__Source material__
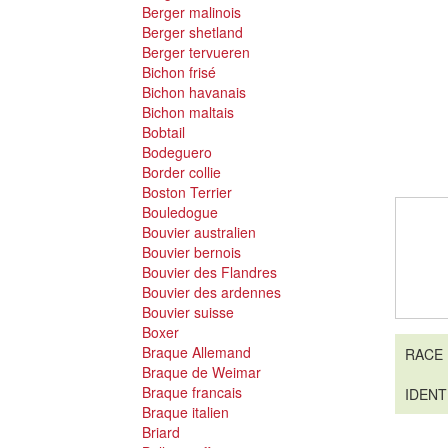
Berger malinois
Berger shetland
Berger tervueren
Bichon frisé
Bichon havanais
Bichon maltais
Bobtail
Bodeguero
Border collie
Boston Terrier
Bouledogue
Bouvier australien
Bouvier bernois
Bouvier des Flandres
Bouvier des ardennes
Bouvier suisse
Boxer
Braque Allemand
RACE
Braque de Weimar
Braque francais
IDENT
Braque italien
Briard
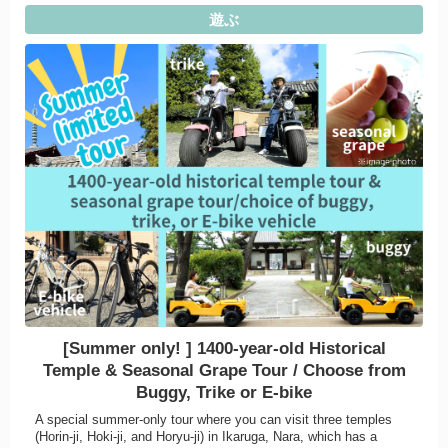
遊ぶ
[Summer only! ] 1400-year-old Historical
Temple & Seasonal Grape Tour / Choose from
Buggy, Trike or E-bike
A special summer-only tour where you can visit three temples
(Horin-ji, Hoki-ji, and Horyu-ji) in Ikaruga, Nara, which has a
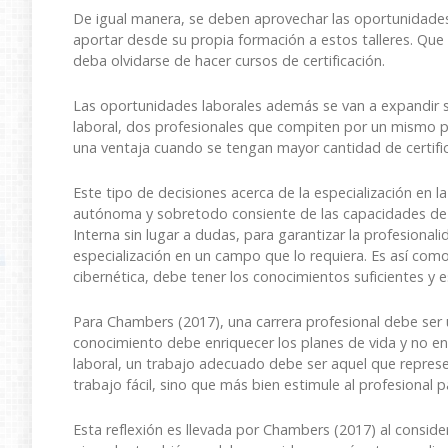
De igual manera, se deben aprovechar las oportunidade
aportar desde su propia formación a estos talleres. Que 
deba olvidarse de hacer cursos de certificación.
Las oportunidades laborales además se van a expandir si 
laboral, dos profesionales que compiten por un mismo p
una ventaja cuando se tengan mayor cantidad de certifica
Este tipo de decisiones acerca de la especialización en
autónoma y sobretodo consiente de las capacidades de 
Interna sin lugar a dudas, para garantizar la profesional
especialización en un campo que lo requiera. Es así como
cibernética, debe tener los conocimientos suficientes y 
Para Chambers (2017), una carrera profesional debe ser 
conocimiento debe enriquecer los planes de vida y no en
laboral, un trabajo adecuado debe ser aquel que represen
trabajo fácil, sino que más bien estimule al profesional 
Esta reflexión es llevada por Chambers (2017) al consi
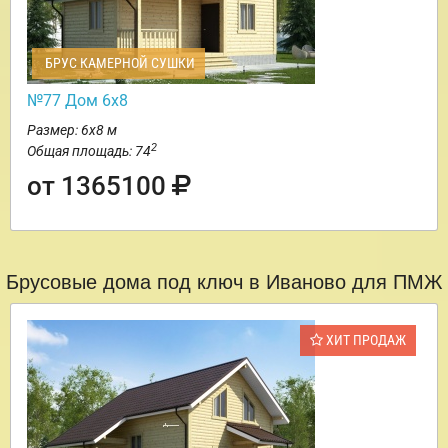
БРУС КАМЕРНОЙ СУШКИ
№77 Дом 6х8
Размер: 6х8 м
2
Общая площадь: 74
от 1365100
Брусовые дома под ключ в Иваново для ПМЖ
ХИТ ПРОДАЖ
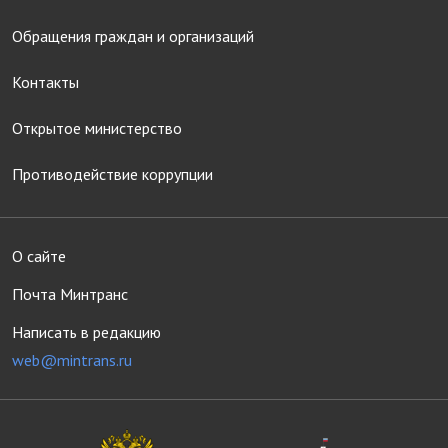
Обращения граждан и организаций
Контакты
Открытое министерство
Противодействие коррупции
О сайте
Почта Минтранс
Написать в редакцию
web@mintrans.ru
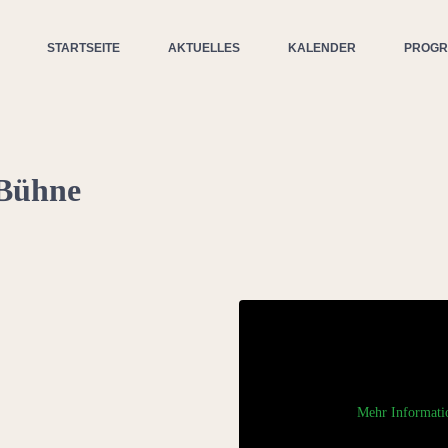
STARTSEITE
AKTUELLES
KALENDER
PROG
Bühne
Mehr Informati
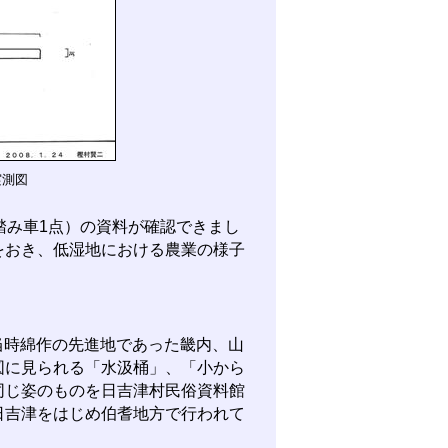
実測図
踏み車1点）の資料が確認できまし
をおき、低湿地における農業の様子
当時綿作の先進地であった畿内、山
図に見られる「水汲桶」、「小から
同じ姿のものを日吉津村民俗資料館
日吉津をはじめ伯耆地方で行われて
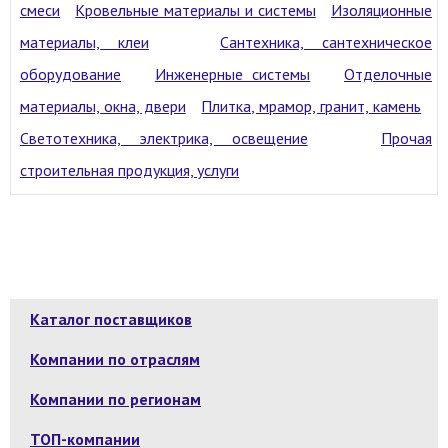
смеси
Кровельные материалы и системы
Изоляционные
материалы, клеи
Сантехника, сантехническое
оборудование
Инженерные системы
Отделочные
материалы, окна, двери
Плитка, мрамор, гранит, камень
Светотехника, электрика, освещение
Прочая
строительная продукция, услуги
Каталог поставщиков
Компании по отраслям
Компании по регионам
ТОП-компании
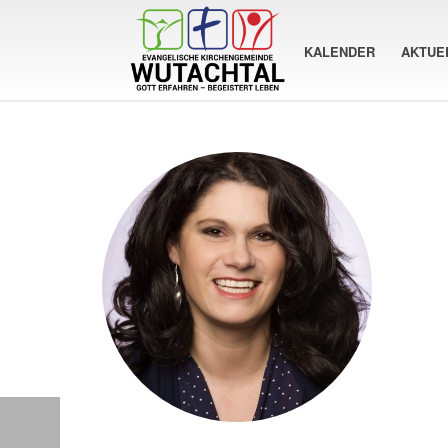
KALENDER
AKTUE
* * *
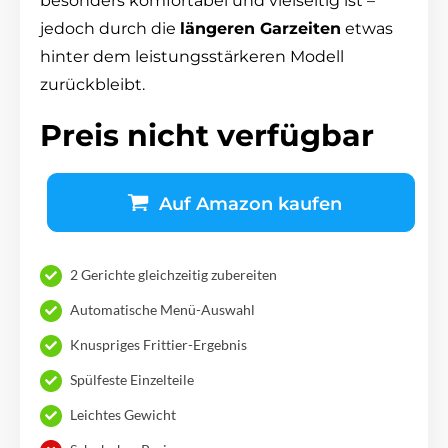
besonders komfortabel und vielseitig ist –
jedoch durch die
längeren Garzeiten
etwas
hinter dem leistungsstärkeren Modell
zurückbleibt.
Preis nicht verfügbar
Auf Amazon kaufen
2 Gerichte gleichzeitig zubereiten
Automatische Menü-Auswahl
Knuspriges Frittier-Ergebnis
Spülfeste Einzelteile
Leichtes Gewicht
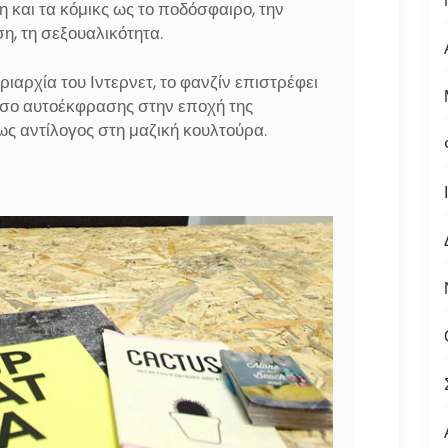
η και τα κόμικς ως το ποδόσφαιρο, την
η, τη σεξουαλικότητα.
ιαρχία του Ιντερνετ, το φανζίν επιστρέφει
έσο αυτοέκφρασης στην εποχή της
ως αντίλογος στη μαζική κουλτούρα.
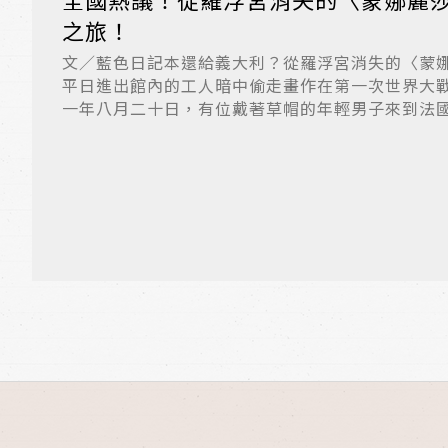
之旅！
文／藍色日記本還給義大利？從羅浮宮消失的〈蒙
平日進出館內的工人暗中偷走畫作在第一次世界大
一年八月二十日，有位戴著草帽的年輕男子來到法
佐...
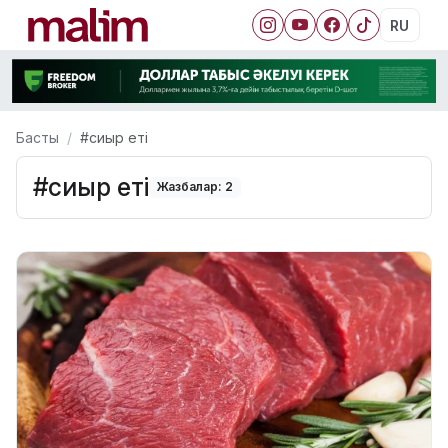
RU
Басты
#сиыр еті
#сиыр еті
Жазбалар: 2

__Task brief__
Copy out the listing from the line with "БРУС КАМЕРНОЙ СУШКИ" to the line with "ТОП-компании", including both of those lines, and leave the pictures out.

__Finished exercise__
БРУС КАМЕРНОЙ СУШКИ
№77 Дом 6х8
Размер: 6х8 м
2
Общая площадь: 74
от 1365100
Брусовые дома под ключ в Иваново для ПМЖ
ХИТ ПРОДАЖ
Обращения граждан и организаций
Контакты
Открытое министерство
Противодействие коррупции
О сайте
Почта Минтранс
Написать в редакцию
web@mintrans.ru
STARTSEITE
AKTUELLES
KALENDER
PROG
Bühne
Mehr Informati
実測図
踏み車1点）の資料が確認できまし
をおき、低湿地における農業の様子
当時綿作の先進地であった畿内、山
図に見られる「水汲桶」、「小から
同じ姿のものを日吉津村民俗資料館
日吉津をはじめ伯耆地方で行われて
смеси
Кровельные материалы и системы
Изоляционные
материалы, клеи
Сантехника, сантехническое
оборудование
Инженерные системы
Отделочные
материалы, окна, двери
Плитка, мрамор, гранит, камень
Светотехника, электрика, освещение
Прочая
строительная продукция, услуги
Каталог поставщиков
Компании по отраслям
Компании по регионам
ТОП-компании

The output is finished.